Sebaliknya, puasa yang hanya sekedar meninggalkan makan dan minum, tidak akan
mendapatkan apa-apa kecuali lapar dan haus, seperti yang dilakukan ular. Ketika
waktu berganti kulitnya tiba, ular akan berhenti memangsa (berpuasa), dan
setelah kulitnya berganti, ular tersebut akan beraktifitas kembali seperti
biasanya tanpa ada perubahan, kecuali hanya ‘baju baru’.

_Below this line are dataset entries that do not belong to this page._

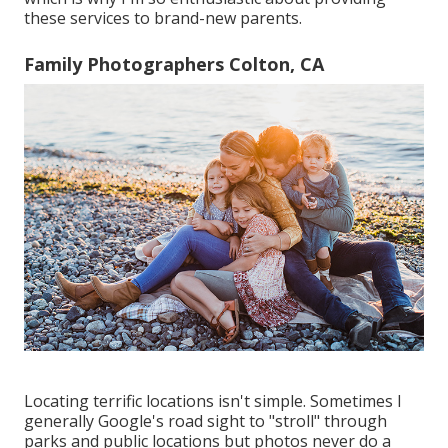
these services to brand-new parents.
Family Photographers Colton, CA
Locating terrific locations isn't simple. Sometimes I
generally Google's road sight to "stroll" through
parks and public locations but photos never do a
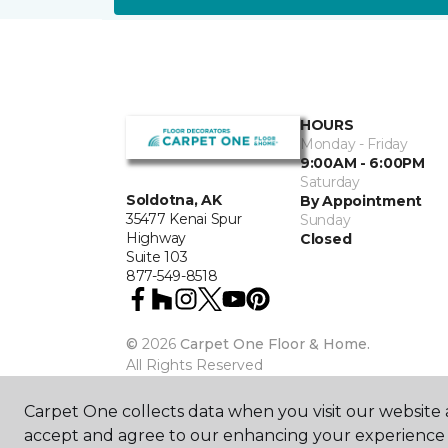
HOURS
Monday - Friday
9:00AM - 6:00PM
Saturday
Soldotna, AK
By Appointment
35477 Kenai Spur
Sunday
Highway
Closed
Suite 103
877-549-8518
©
2026
Carpet One Floor & Home.
All Rights Reserved
Carpet One collects data when you visit our website a
accept and agree to our enhancing your experience 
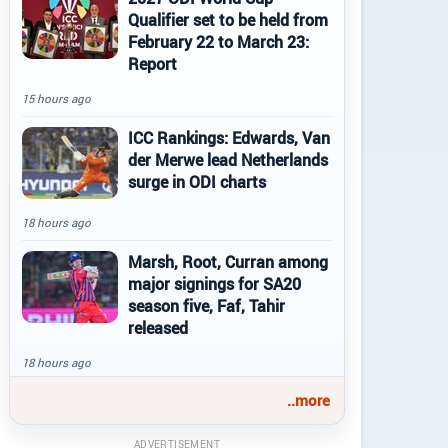
Qualifier set to be held from
February 22 to March 23:
Report
15 hours ago
ICC Rankings: Edwards, Van
der Merwe lead Netherlands
surge in ODI charts
18 hours ago
Marsh, Root, Curran among
major signings for SA20
season five, Faf, Tahir
released
18 hours ago
..more
ADVERTISEMENT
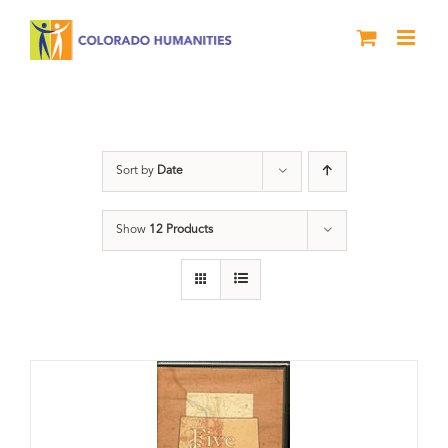
Skip
to
content
History
Sort by
Date
Show
12 Products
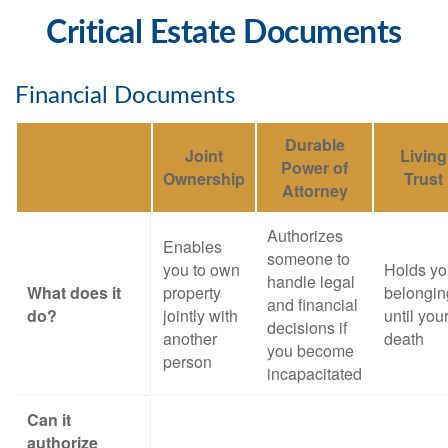
Critical Estate Documents
Financial Documents
Durable
Joint
Living
Power of
Ownership
Trust
Attorney
Authorizes
Enables
someone to
you to own
Holds yo
handle legal
What does it
property
belongin
and financial
do?
jointly with
until you
decisions if
another
death
you become
person
incapacitated
Can it
authorize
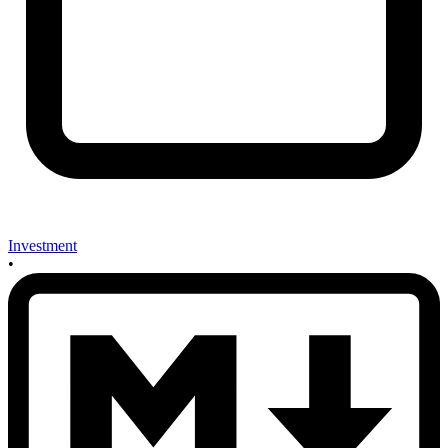
Investment
•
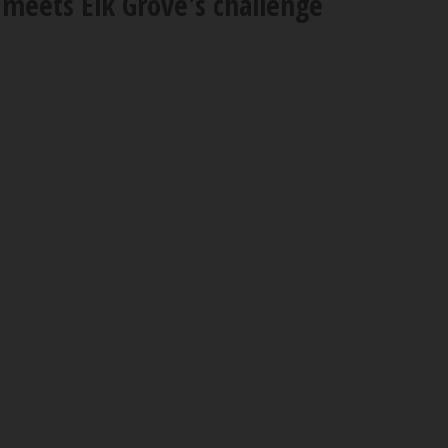
 meets Elk Grove's challenge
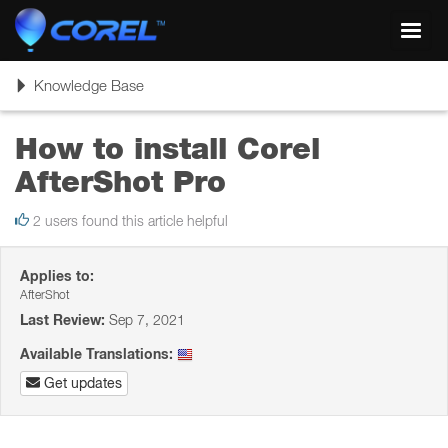
Toggl
navig
Toggle
Knowledge Base
navigation
How to install Corel
AfterShot Pro
2 users found this article helpful
Applies to:
AfterShot
Last Review:
Sep 7, 2021
Available Translations:
Get updates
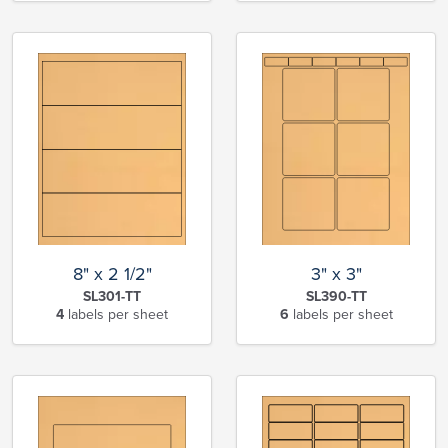
8" x 2 1/2"
3" x 3"
SL301-TT
SL390-TT
4
labels per sheet
6
labels per sheet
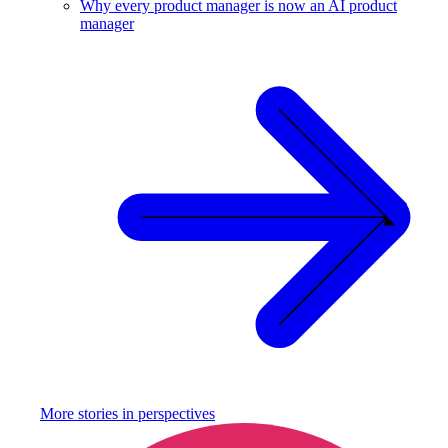
Why every product manager is now an AI product
manager
More stories in
perspectives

Saat bulan Ramadan tiba, segala
bentuk ideologi yang melekat pada diri manusia: ‘materialis, konsumtif,
kapitalis, perfeksionis, melankolis, modernis, hedonis’, dan apa pun itu yang
berorientasi pada keduniaan disarankan untuk dilepas sejenak, dan diganti
dengan ideologi shaumis yang berorientasi pada pengendalian nafsu. Seandainya
puasa telah menjadi ideologi –bukan hanya saat di bulan Ramadan- dan mengalir
dalam jiwa seseorang, niscaya tatanan kehidupan bermasayarakat dan bernegara
akan baik, serta akan membuat agama, bangsa, dan negara akan maju. Sebab tidak
akan ada lagi yang memperdebatkan siapa yang benar siapa yang salah, melainkan
akan terciptanya masyarakat yang saling memahami dan menerima perbedaan, para
penyebar berita hoax tidak lagi menyebar berita fitnahnya, melainkan akan
menyebarkan berita-berita yang bersifat membangun dan saling menguntungkan, kaum-kaum
proletar tidak lagi merasa minder dengan kelompok materialis, sebab mereka
saling berbagi, para petinggi tidak lagi memuaskan dirinya sendiri, sebaliknya
mereka berlaku adil dan tidak menzalimi rakyatnya, serta tidak ada lagi yang berprasangka
buruk satu sama lain, sebaliknya masyarakat akan ber-husnuzhan
baik antar sesama teman, kerabat, golongan, kelompok, maupun antara
bawahan-atasan, guru-murid, orang tua-anak, ataupun rakyat-pemerintah.